Data to examine:
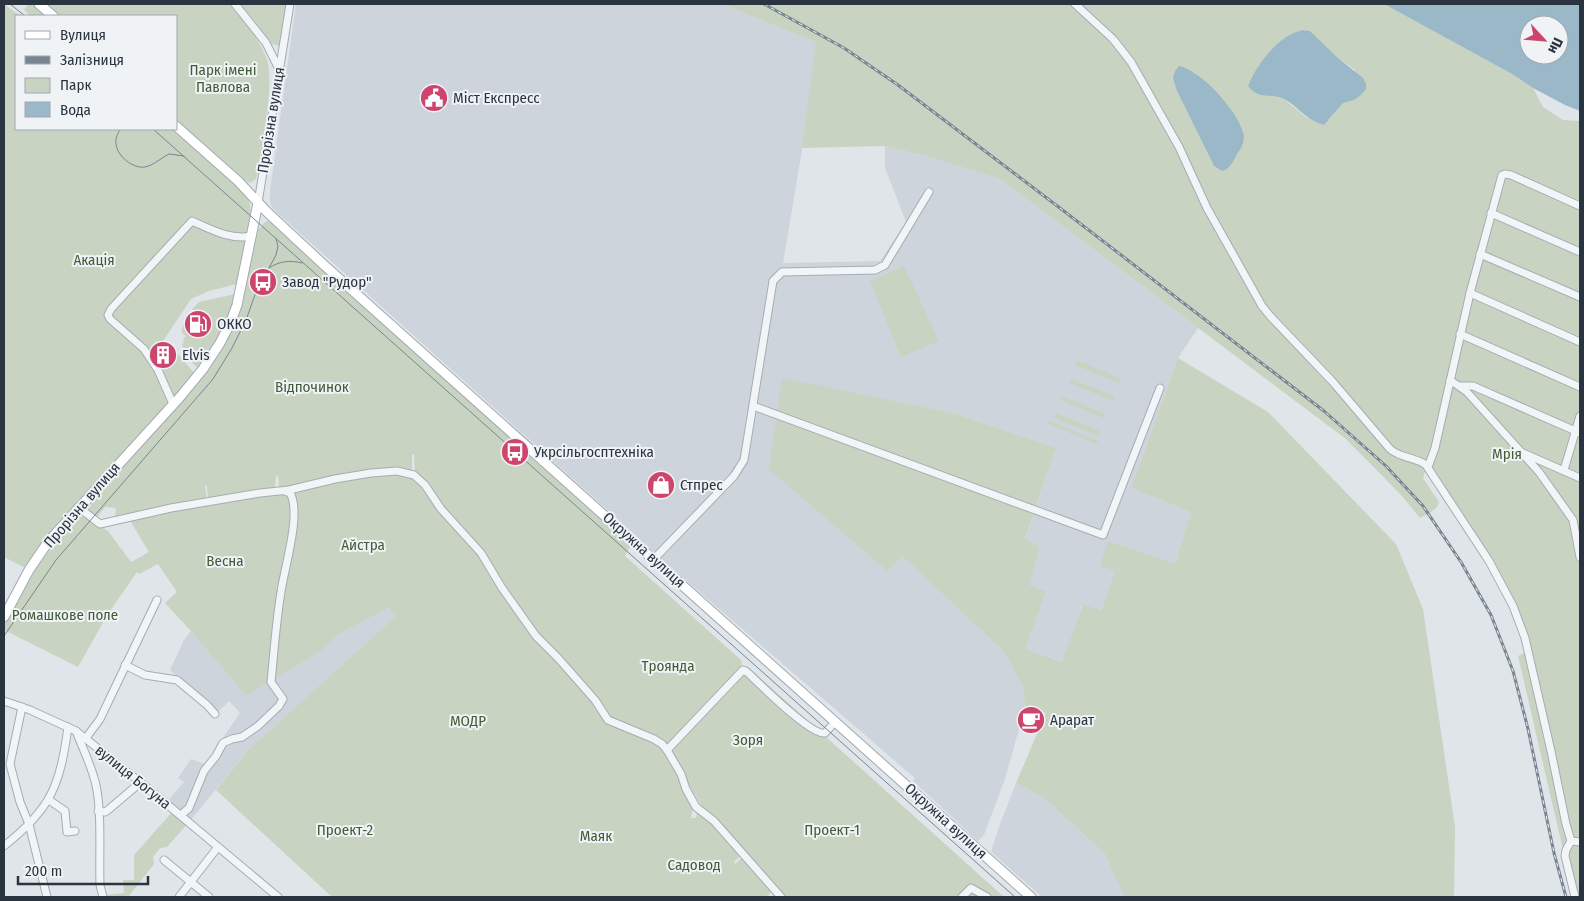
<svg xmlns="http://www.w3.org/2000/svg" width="1584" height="901" font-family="'Fira Sans Condensed',sans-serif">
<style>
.built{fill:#ced4db}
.green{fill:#c8d3c1;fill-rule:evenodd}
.water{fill:#9bb8c9;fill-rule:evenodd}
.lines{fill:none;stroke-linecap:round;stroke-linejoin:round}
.minor-casing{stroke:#a5acb3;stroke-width:9}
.major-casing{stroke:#9fabb4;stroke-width:11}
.minor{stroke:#f2f5f7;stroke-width:7}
.major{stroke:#fff;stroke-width:9}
.tram{stroke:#798692;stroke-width:1}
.rail-casing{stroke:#798692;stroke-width:3}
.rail{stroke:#eff3f6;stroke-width:1;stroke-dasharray:4;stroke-linecap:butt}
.labels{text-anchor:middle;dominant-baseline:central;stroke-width:4;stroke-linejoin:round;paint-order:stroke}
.park-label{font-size:15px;fill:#425c36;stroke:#eff3f6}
.poi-label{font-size:15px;fill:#293440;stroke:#eff3f6;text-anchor:start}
.street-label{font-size:15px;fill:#293440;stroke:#eff3f6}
</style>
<rect width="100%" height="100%" fill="#e0e5e9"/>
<g class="built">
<path d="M 296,4 L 722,4 L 817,42 L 805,132 L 783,263 L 880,261 L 906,222 L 885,168 L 885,146 L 926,156 L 1000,179 L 1198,328 L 1178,358 L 1131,488 L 1191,512 L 1175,564 L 1115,571 L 1101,611 L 1082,605 L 1063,662 L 1026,649 L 1046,591 L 1028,585 L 1040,547 L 1025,540 L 1056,448 L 957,414 L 782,379 L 887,570 L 902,556 L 1003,651 L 1023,686 L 1025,708 L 1005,779 L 984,835 L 978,841 L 913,781 L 915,778 L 910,774 L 682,577 L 272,208 L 270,200 L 270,190 Z"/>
<path d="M 388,608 L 396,616 L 249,749 L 189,822 L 166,803 L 184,782 L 178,778 L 191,759 L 205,764 L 240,713 L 229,701 L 218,712 L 170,670 L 184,640 L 191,631 L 246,696 L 328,645 L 336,636 Z"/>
<path d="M 1016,783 L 1044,798 L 1105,854 L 1124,897 L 1042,897 L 991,852 L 1000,824 Z"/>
</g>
<g class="green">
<path d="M 4,4 L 20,16 L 16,16 L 16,129 L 176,129 C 189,141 245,188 249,201 C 255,219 241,264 237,284 L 209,291 L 191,299 L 163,341 L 149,357 L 158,370 L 176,352 L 196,375 L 193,378 L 188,379 L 178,392 L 177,400 L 29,570 L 4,557 Z"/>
<path d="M 28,4 L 36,4 L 50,16 L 31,16 L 24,10 Z"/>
<path d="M 44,4 L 229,4 C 242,20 258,37 266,57 C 276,82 261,148 257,176 L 255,180 L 249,183 L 246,181 L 176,119 L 176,16 L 59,16 Z"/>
<path d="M 240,4 L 290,4 L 283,47 L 268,43 L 260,28 Z"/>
<path d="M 722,4 L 1384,4 L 1512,74 L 1533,88 L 1543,107 L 1563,120 L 1580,121 L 1580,897 L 1574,897 L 1518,656 L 1526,652 L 1512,607 L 1503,589 L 1426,468 L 1423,478 L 1439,502 C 1438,510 1427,514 1420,518 L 1401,495 L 1346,439 L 1000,179 L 926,156 L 885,146 L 802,148 L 816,42 ZM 1303,30 L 1310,31 L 1338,58 L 1355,70 L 1354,100 L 1343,103 L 1329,120 L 1307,118 L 1284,99 L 1248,86 C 1256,65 1279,34 1303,30 ZM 1194,72 L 1228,105 L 1241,126 L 1214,166 L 1177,91 Z"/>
<path d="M 268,221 L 273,223 L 631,545 L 625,556 L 742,661 L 741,667 L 668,745 L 655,736 L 611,719 L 538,634 L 494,572 L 415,473 L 414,454 L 412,455 L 412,473 L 394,468 L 280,489 L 279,487 L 278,475 L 276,476 L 275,490 L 208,499 L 207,486 L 205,486 L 207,499 L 117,517 L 115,515 L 116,508 L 105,507 L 96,519 L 86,509 L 86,507 L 205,372 L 231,334 L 244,296 L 245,286 L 258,230 L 265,222 Z"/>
<path d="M 904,266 L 939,341 L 901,357 L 870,281 Z"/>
<path d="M 235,294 C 229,322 214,344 198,368 L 187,358 L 182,344 L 184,343 L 183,340 L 186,336 L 182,333 C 182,326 185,318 190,315 L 194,317 L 197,312 L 192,309 L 199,302 Z"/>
<path d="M 1178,358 L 1268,412 L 1396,544 L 1423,609 L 1455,827 L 1454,897 L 1124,897 L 1105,854 L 1044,798 L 1016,783 L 1046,713 L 1025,708 L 1023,686 L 1003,651 L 902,556 L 887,571 L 769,469 L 782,378 L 957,414 L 1056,448 L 1025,539 L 1040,547 L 1029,585 L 1046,591 L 1026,649 L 1062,662 L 1083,604 L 1101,611 L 1115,571 L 1100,566 L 1108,541 L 1175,564 L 1191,512 L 1131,488 Z"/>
<path d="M 1077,360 L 1120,378 L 1119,383 L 1075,365 Z"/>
<path d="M 1071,379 L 1115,396 L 1113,401 L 1069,383 Z"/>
<path d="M 1062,396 L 1106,414 L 1104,418 L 1060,400 Z"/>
<path d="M 1056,413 L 1100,431 L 1098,436 L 1054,418 Z"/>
<path d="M 1049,421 L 1098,441 L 1097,444 L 1048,424 Z"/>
<path d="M 396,472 L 415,477 L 479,553 L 487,567 L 487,572 L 516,611 L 594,701 L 602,715 L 654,740 L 667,752 L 693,806 L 691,818 L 696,818 L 697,811 L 702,813 L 742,854 L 734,862 L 735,864 L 744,856 L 772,888 L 768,897 L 332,897 L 216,790 L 249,749 L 396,616 L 388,608 L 336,636 L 328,645 L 317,653 L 273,680 L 285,574 L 291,553 L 291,491 L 335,480 Z"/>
<path d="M 283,492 L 290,495 L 291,523 L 269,682 L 246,696 L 191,631 L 165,603 L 177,592 L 158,564 L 139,574 L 137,572 L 106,617 L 78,667 L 4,630 L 4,625 L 37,567 L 59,537 L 79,515 L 83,515 L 108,531 L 131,562 L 149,552 L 129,519 Z"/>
<path d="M 747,666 L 1004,897 L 784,897 L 704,810 L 670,753 L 671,749 Z"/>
<path d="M 174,810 L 189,822 L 167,847 L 160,848 L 153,857 L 154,864 L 128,897 L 106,897 L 106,895 L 124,893 L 123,880 L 134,880 L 134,855 Z"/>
</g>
<g class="water">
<path d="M 1384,4 L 1580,4 L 1580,111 L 1565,105 L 1533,88 L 1512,74 ZM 1529,25 L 1559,25 L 1559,55 L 1529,55 Z"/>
<path d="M 1303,30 L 1310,31 L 1338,58 L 1363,78 L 1366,84 L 1366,89 L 1361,95 L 1354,100 L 1343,103 L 1324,125 C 1304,119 1299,107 1284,99 C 1269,92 1260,101 1248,86 C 1256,65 1279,34 1303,30 Z"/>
<path d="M 1179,66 C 1201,70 1241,114 1244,136 C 1244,143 1241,149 1237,154 C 1233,162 1230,169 1222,171 L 1214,166 L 1177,91 L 1173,78 L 1175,71 Z"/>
</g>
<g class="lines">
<defs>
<g id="minor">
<path d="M 235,4 L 266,43 L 279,69"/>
<path d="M 1075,4 L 1113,39 L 1131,62 L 1179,147 L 1207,208 L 1262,306 L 1271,317 L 1332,381 L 1390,449 C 1400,458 1415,457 1426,465 L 1489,561 L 1513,606 L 1525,638 L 1551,751 L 1566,824 L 1571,841 L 1580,842"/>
<path d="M 258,203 L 290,4"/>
<path d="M 1491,213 L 1580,252"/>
<path d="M 1480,254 L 1580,297"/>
<path d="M 1470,293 L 1580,342"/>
<path d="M 1460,334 L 1580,387"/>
<path d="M 1450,380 L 1467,392 L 1539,472 L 1573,520 L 1580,557"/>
<path d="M 1460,386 L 1473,386 L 1580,433"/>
<path d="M 173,404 L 158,370 L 144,349 L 110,319 L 108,315 L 111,309 L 192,221 C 212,230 230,240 252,236"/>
<path d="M 753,406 L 1103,535 L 1160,388"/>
<path d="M 1523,453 L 1580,478"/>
<path d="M 1428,467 L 1435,448 L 1470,293 L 1502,175 L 1505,174 L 1511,175 L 1580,206"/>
<path d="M 1564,470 L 1580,416"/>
<path d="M 78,507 L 100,524 L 171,508 L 260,493 L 289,490 L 335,479 L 371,473 L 397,471 L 414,475 L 425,485 L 441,509 L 481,553 L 502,588 L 536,636 L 558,658 L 595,700 L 608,720 L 654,739 L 662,744 L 667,750 L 681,774 L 686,789 L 696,807 L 714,821 L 781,897"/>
<path d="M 654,559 L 734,476 L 744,460 L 773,281 L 782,272 L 875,270 L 885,265 L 929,192"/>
<path d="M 125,665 L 145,675 L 177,680 L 207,705 L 215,714"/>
<path d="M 4,701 L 30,710 L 76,731 C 83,749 92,767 96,785 C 102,814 99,854 100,885 L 103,897"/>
<path d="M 22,707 L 10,764 L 20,802 L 29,824 L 47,897"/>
<path d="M 76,731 L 150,790 L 278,897"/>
<path d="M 86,738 L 100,719 L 157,600"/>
<path d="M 667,750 L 743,670 L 747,672 C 759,683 811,736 825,733 L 835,722"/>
<path d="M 49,800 L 65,811 L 67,832 L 75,831"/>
<path d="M 98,811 L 105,812 L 108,810 L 141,782"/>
<path d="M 181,815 L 189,808 L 204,771 L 216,756 L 223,743 L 232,739 L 242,737 L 258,726 L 279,706 L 283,699 L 271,682 C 274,652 276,622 281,592 C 284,569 302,513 290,493 L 284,491"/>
<path d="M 1571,841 L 1566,850 L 1565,856 L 1575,897"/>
<path d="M 4,846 C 51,809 60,786 68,727"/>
<path d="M 164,860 L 209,897"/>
<path d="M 179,897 L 218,847"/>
<path d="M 962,897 L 971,888 L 987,897"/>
</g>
<g id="major">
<path d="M 39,4 L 53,16"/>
<path d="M 176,126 L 238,181 L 267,212 L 324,265 L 1031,897"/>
<path d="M 4,617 L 29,570 L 48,542 L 180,397 L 203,369 L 220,343 L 230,324 L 237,305 L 258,203"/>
</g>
</defs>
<use href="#minor" class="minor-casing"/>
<use href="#major" class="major-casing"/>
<use href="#minor" class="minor"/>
<use href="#major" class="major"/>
<g class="tram">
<path d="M 10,4 L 25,16"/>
<path d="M 120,129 C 118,134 115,138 116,144 C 117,156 133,169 145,167 C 154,165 161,158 169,154 L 184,156"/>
<path d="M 153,129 L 1015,897"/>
<path d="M 269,268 C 279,261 290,260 302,263"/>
<path d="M 4,636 L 56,560 L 213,379 L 232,348 L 246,320 L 256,292 L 276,255 L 278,246 L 276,239"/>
</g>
<defs>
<path id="rail" d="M 764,4 L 844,48 L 898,85 L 1056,205 L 1324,411 L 1386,466 L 1423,506 L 1461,562 L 1491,615 L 1513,671 L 1528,729 L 1554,853 L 1566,897"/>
</defs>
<use href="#rail" class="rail-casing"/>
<use href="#rail" class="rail"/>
</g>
<defs>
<symbol id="civic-disc" viewBox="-11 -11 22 22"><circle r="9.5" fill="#cd456d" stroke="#eff3f6"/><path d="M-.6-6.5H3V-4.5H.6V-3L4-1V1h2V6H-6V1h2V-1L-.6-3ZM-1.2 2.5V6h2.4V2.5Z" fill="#fff"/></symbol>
<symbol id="bus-disc" viewBox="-11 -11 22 22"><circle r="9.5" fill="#cd456d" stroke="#eff3f6"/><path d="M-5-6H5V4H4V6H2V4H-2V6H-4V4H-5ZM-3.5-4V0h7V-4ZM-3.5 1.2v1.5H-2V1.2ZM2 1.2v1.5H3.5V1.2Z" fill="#fff"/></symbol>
<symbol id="fuel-disc" viewBox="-11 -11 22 22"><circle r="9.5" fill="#cd456d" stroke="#eff3f6"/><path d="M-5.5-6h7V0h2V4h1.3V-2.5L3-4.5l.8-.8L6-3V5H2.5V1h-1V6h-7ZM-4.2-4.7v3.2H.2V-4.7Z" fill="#fff"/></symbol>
<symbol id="building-disc" viewBox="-11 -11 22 22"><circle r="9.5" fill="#cd456d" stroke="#eff3f6"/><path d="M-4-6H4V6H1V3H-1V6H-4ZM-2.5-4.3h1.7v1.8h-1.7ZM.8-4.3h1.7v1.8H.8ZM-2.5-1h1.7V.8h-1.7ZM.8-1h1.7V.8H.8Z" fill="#fff"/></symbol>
<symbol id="shop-disc" viewBox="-11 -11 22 22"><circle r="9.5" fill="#cd456d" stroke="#eff3f6"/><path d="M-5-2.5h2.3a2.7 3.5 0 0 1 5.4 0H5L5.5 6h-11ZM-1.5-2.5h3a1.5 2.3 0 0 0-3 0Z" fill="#fff"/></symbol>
<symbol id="cafe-disc" viewBox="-11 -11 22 22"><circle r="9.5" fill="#cd456d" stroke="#eff3f6"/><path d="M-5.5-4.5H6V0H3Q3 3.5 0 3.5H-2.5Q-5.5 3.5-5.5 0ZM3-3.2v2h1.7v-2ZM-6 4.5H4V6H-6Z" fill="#fff"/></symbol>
</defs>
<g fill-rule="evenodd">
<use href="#civic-disc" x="418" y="82" width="32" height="32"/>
<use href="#bus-disc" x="247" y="266" width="32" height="32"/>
<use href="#fuel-disc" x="182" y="308" width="32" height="32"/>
<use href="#building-disc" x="147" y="339" width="32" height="32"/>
<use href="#bus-disc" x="499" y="436" width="32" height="32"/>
<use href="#shop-disc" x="645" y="469" width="32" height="32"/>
<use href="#cafe-disc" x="1015" y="704" width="32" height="32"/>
</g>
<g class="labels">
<g class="park-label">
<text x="223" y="70">Парк імені<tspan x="223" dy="17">Павлова</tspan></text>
<text x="94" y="260">Акація</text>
<text x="312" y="387">Відпочинок</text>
<text x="1507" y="454">Мрія</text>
<text x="363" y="545">Айстра</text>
<text x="225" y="561">Весна</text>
<text x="65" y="615">Ромашкове поле</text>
<text x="668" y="666">Троянда</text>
<text x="468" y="721">МОДР</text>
<text x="748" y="740">Зоря</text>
<text x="345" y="830">Проект-2</text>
<text x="832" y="830">Проект-1</text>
<text x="596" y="836">Маяк</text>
<text x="694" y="865">Садовод</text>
</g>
<g class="poi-label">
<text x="453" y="98">Міст Експресс</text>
<text x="282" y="282">Завод "Рудор"</text>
<text x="217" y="324">ОККО</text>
<text x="182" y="355">Elvis</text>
<text x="534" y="452">Укрсільгосптехніка</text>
<text x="680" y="485">Стпрес</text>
<text x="1050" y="720">Арарат</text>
</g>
<g class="street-label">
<text transform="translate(271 120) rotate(-81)">Прорізна вулиця</text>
<text transform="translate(82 505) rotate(-49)">Прорізна вулиця</text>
<text transform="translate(644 550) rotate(42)">Окружна вулиця</text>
<text transform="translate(133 777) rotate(39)">вулиця Богуна</text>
<text transform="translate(946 821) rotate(42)">Окружна вулиця</text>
</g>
</g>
<rect width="1584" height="901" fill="none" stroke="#293440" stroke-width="10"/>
<rect x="15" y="15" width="162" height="115" fill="#eff3f6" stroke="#a0a7ad"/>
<rect x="25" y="31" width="25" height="8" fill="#ffffff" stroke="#a0a7ad"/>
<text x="60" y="40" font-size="15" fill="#293440">Вулиця</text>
<rect x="25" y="56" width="25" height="8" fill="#798692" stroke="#a0a7ad"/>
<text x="60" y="65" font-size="15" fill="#293440">Залізниця</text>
<rect x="25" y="78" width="25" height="15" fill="#c8d3c1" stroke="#a0a7ad"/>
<text x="60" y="90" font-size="15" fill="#293440">Парк</text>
<rect x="25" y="102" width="25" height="15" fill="#9bb8c9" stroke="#a0a7ad"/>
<text x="60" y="115" font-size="15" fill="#293440">Вода</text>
<g transform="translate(1544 40) rotate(116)"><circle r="24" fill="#eff3f6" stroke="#a0a7ad"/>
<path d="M0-4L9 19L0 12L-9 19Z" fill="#cd456d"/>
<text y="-8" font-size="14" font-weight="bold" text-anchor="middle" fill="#293440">Пн</text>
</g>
<path d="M18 876v8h130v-8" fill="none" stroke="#293440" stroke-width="2.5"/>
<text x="25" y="876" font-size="15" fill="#293440" stroke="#eff3f6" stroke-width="4" paint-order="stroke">200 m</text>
</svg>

What you have to do: Each line above that contains the word "lines" should be returned.

Output of the exercise:
.lines{fill:none;stroke-linecap:round;stroke-linejoin:round}
<g class="lines">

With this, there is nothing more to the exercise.